### EXERCISE 1
Extract from the pattern-oriented design excerpt the passage from "This paper is" up to and including "Section 8 concludes.", copied word for word.
### EXERCISE 2
In the pattern-oriented design excerpt, what does Section 5 of the paper present?

[[ SELECTED EXCERPT open ]]

Pattern-Oriented Analysis and Design methodology (POAD) proposed by [Yacoub&Ammar04] offers a systematic process to design object-oriented system using patterns as block of designs. However, the kind of decomposition that POAD offers is at odds with the kind of decomposition that agent oriented design encourages since agents are more coarse-grained than objects. Furthermore, it is hard to capture many aspects in agent system, for example, the agent coordination. Inspired by a systematic process offered by POAD, this paper proposes a conceptual model of pattern-oriented design for multi-agent based system. Conceptual model could provide a solid foundation for the design and implementation phases.

This paper is organised as follows. Section 2 will discuss the motivation of defining the conceptual model. Section 3 will discuss our proposed pattern-oriented design metamodel. Section 4 will show the mapping of the proposed concept to the existing agent design concept. In section 5, we present a translation of the concept to the Object-Z constructs. Section 6 describes how existing design patterns can be described according to the proposed metamodel. Section 7 discusses related work and Section 8 concludes.

[[ SELECTED EXCERPT closed ]]
[[ SOURCE MATERIAL open ]]

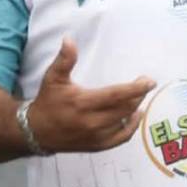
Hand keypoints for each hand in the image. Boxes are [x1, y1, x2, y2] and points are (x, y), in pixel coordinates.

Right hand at [27, 38, 153, 153]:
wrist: (37, 132)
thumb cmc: (48, 101)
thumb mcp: (53, 78)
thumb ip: (64, 59)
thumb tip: (69, 39)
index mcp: (83, 103)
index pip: (116, 95)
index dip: (136, 89)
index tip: (150, 81)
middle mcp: (92, 122)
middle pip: (125, 109)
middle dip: (138, 96)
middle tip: (145, 85)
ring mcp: (95, 136)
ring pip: (124, 123)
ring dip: (136, 109)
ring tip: (140, 97)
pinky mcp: (96, 146)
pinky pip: (120, 138)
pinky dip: (131, 128)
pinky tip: (135, 116)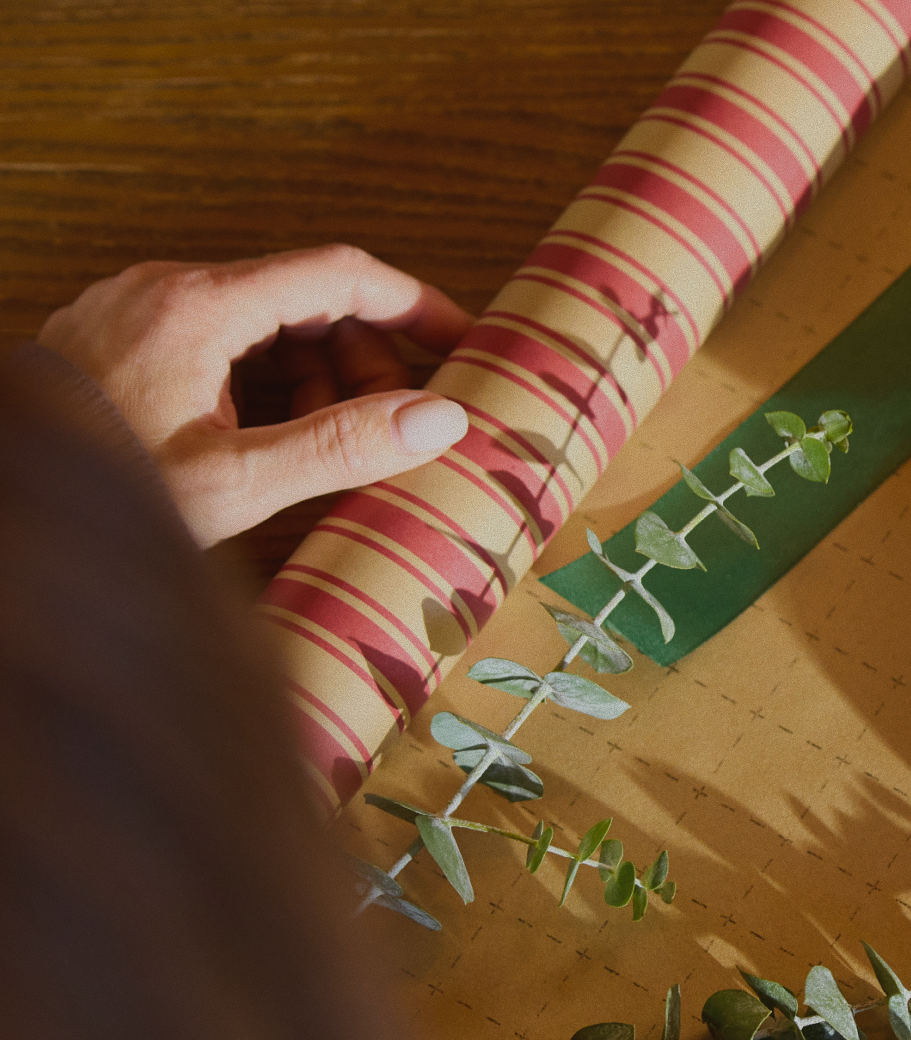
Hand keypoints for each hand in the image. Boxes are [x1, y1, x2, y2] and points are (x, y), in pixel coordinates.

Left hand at [38, 244, 473, 545]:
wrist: (8, 514)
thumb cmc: (102, 497)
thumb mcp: (234, 483)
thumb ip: (341, 446)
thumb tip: (439, 419)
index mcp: (200, 305)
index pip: (340, 274)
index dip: (414, 303)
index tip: (463, 338)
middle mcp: (165, 288)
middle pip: (301, 297)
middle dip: (360, 357)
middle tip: (388, 422)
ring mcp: (134, 309)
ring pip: (257, 319)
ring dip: (310, 372)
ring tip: (320, 443)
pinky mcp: (115, 338)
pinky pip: (213, 337)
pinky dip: (258, 376)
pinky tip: (261, 437)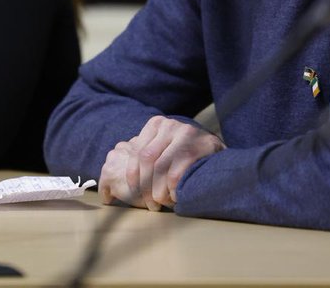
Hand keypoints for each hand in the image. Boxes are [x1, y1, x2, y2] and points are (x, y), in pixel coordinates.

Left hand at [99, 116, 224, 210]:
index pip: (138, 152)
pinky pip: (177, 174)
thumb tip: (113, 180)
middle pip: (147, 159)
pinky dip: (173, 190)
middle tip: (150, 204)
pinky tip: (176, 197)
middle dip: (145, 186)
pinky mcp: (200, 146)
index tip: (133, 190)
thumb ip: (147, 154)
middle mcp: (169, 125)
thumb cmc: (185, 154)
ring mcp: (185, 133)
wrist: (217, 149)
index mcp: (156, 124)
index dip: (133, 174)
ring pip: (161, 168)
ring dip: (159, 191)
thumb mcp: (164, 146)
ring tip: (163, 202)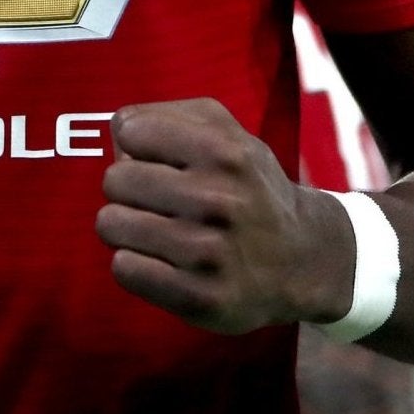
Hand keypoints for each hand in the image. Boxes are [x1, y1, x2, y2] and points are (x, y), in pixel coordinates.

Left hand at [98, 98, 354, 333]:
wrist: (302, 260)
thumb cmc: (249, 188)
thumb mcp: (228, 133)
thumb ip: (169, 116)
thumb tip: (119, 130)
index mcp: (225, 152)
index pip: (130, 130)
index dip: (136, 145)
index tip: (155, 161)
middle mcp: (218, 201)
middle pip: (114, 179)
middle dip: (128, 188)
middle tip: (155, 201)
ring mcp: (208, 253)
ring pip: (110, 224)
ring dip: (125, 227)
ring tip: (154, 230)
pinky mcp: (199, 297)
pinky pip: (124, 268)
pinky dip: (133, 264)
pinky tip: (159, 261)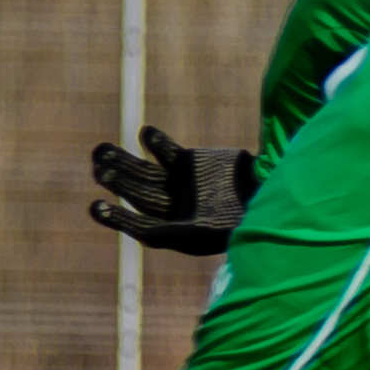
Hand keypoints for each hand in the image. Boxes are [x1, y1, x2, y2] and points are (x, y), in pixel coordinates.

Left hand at [90, 126, 256, 255]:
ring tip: (101, 152)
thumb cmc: (240, 223)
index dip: (117, 217)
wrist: (273, 196)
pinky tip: (146, 133)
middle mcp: (171, 206)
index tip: (97, 208)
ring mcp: (178, 182)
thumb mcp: (203, 236)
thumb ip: (173, 234)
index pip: (140, 223)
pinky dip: (155, 141)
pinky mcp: (187, 161)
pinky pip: (164, 151)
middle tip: (100, 172)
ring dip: (123, 161)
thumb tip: (141, 235)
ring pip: (144, 172)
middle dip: (119, 182)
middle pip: (139, 193)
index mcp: (174, 230)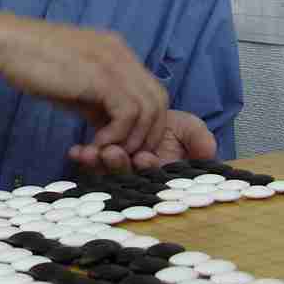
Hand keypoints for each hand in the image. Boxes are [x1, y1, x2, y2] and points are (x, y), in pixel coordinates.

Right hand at [0, 17, 168, 157]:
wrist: (9, 44)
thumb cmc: (33, 63)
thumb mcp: (74, 85)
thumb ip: (96, 102)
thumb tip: (111, 130)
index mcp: (117, 51)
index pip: (151, 91)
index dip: (145, 123)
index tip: (123, 145)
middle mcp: (122, 53)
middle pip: (160, 100)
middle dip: (146, 134)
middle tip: (121, 153)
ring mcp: (114, 62)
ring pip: (150, 108)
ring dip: (132, 138)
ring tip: (105, 149)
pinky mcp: (101, 76)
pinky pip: (128, 113)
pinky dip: (117, 135)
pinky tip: (96, 142)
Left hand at [67, 109, 215, 172]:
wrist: (144, 107)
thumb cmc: (174, 127)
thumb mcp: (190, 128)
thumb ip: (200, 139)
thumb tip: (208, 152)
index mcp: (160, 172)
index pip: (153, 174)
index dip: (148, 167)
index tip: (143, 157)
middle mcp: (138, 176)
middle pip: (127, 175)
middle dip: (118, 166)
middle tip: (110, 153)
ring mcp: (118, 170)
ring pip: (106, 171)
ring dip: (98, 162)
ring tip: (90, 151)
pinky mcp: (99, 161)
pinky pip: (90, 163)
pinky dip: (83, 157)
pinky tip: (75, 151)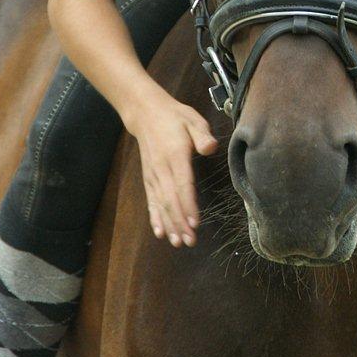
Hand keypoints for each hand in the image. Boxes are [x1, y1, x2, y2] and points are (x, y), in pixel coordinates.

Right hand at [124, 89, 216, 247]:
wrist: (146, 113)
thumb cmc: (175, 117)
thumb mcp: (192, 119)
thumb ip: (202, 134)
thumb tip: (210, 148)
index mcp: (175, 155)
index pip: (183, 184)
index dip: (188, 205)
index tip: (194, 223)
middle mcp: (162, 168)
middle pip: (171, 199)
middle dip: (180, 222)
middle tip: (190, 241)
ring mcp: (153, 175)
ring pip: (161, 203)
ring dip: (169, 224)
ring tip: (177, 242)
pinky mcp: (148, 178)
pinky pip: (151, 201)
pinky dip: (155, 217)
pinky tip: (159, 232)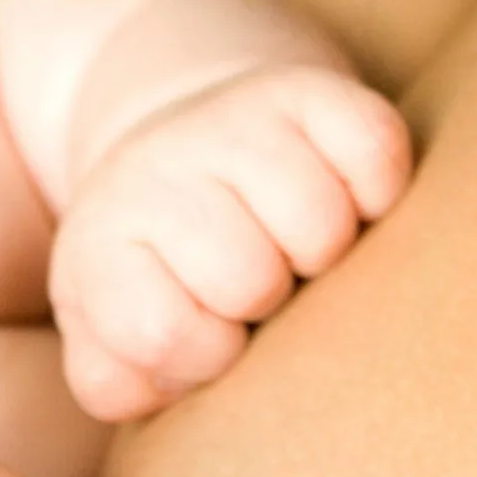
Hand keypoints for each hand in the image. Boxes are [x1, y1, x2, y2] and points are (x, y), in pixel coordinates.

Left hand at [49, 64, 411, 421]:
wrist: (187, 146)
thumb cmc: (162, 274)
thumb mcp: (110, 337)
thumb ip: (113, 383)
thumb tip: (148, 388)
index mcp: (97, 245)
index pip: (162, 334)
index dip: (204, 355)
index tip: (209, 330)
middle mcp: (153, 170)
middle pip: (249, 280)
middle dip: (267, 304)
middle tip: (254, 286)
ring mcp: (231, 121)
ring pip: (320, 227)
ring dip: (324, 255)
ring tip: (292, 245)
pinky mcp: (310, 88)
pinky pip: (376, 155)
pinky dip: (379, 193)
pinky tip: (344, 198)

[[ SOURCE MATERIAL closed ]]

### WRITTEN ANSWER 1
This paper is organised as follows. Section 2 will discuss the motivation of defining the conceptual model. Section 3 will discuss our proposed pattern-oriented design metamodel. Section 4 will show the mapping of the proposed concept to the existing agent design concept. In section 5, we present a translation of the concept to the Object-Z constructs. Section 6 describes how existing design patterns can be described according to the proposed metamodel. Section 7 discusses related work and Section 8 concludes.

### WRITTEN ANSWER 2
A translation of the proposed concept to Object-Z constructs.